◆ WHAT NEEDS TO BE DONE ◆
In the mustard seed substitution thread below, copy out everything from "# Mustard seed" down to "how much?  Thanks!", word for word.

◆ TEXT BLOCK ◆
# Mustard seed substitution



## flygirl

I have a quick recipe for pork vindaloo that calls for 2 t. of mustard seed which I do not have.  I do, however, have ground mustard.  I have the aromatics (garam masala, hot paprika, onion & garlic).  The mustard seed simmers first with the tomatoes and broth, then the aromatics are heated and added later.  Should I skip the mustard or can I add some ground and, if so, how much?  Thanks!


----------



## french fries

I would substitute with 1 to 1.5 t. of mustard powder, depending on its potency (how long has it been sitting on your shelf?).


----------



## hideoutchef

Since in Pork Vindaloo, the whole seeds are ground (with cumin seeds, red chilies, black peppercorns, cardamon seeds, cinnamon and fenugreek seeds or whatever other combination you use)  I would use 1 t ground mustard to 2 t whole mustard seeds.  There are many things that require whole mustard seeds that you would not be able to substitute the ground mustard for, but this is not one of them.

◆ THE DATA ◆
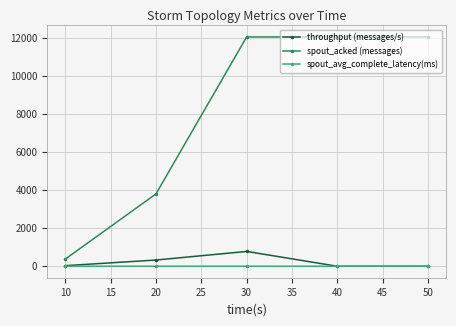

True or false: spout_acked (messages) has more than 1 points higher than both neighbors.

False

◆ EXERCISE RESPONSE ◆
# Mustard seed substitution



## flygirl

I have a quick recipe for pork vindaloo that calls for 2 t. of mustard seed which I do not have.  I do, however, have ground mustard.  I have the aromatics (garam masala, hot paprika, onion & garlic).  The mustard seed simmers first with the tomatoes and broth, then the aromatics are heated and added later.  Should I skip the mustard or can I add some ground and, if so, how much?  Thanks!